Il haussa un sourcil, un air totalement ahuri sur le visage... Malgré ce qui venait de se passe, il n'avait sensiblement pas compris que la cause de mon malaise le concernait presque entièrement, mais ça ne m'étonnait pas plus que ça de lui : il a toujours eu cette tendance, lui aussi, à passer à côté de certaines choses importantes.

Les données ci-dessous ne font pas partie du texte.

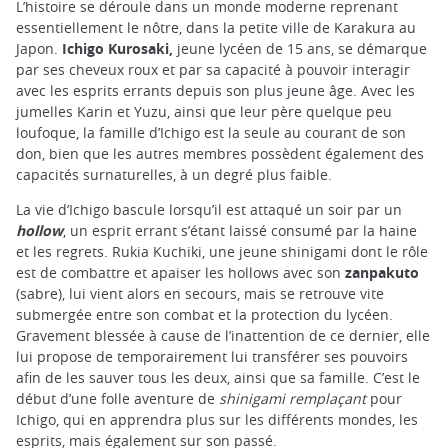
L’histoire se déroule dans un monde moderne reprenant
essentiellement le nôtre, dans la petite ville de Karakura au
Japon.
Ichigo Kurosaki,
jeune lycéen de 15 ans, se démarque
par ses cheveux roux et par sa capacité à pouvoir interagir
avec les esprits errants depuis son plus jeune âge. Avec les
jumelles Karin et Yuzu, ainsi que leur père quelque peu
loufoque, la famille d’Ichigo est la seule au courant de son
don, bien que les autres membres possèdent également des
capacités surnaturelles, à un degré plus faible.
La vie d’Ichigo bascule lorsqu’il est attaqué un soir par un
hollow
, un esprit errant s’étant laissé consumé par la haine
et les regrets. Rukia Kuchiki, une jeune shinigami dont le rôle
est de combattre et apaiser les hollows avec son
zanpakuto
(sabre), lui vient alors en secours, mais se retrouve vite
submergée entre son combat et la protection du lycéen.
Gravement blessée à cause de l’inattention de ce dernier, elle
lui propose de temporairement lui transférer ses pouvoirs
afin de les sauver tous les deux, ainsi que sa famille. C’est le
début d’une folle aventure de
shinigami remplaçant
pour
Ichigo, qui en apprendra plus sur les différents mondes, les
esprits, mais également sur son passé.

Je profitais de son silence pour continuer :

"...Ce que je voulais te dire, enfin ce que j'essayais, enfin... Oh et puis flûte ! Je suis fou amoureux de toi, voilà ce que j'ai !"

Si cette fois il n'avait pas compris, je ne pouvais plus faire grand-chose... Oh j'étais sûr et certain qu'il avait compris depuis longtemps, mais j'ignorais encore à l'époque à quel point je pouvais me tromper à son sujet. Et lui il me regardait avec son air surpris, comme si je venais de lui annoncer qu'en fait la neige c'était du chocolat chaud qui avait eu trop froid... Remarquez, même là il aurait rit plutôt que de me regarder comme ça. Il lui fallut plusieurs minutes avant de vraiment réagir, et de se rendre ocmpte que si je l'avais embrassé, c'était pas par manque ou parce que j'avait envie de faire du fan-service en plein milieu de la rue, ou encore pour choquer les gens...

Je me souviendrais toute ma vie de sa réaction. Autant que de la gifle, un peu plus tôt. Je me souviendrais éternellement de ses mots rien que pour moi, de ses bras, de ses lèvres. De toute façon, il n'est pas question que je m'en sépare.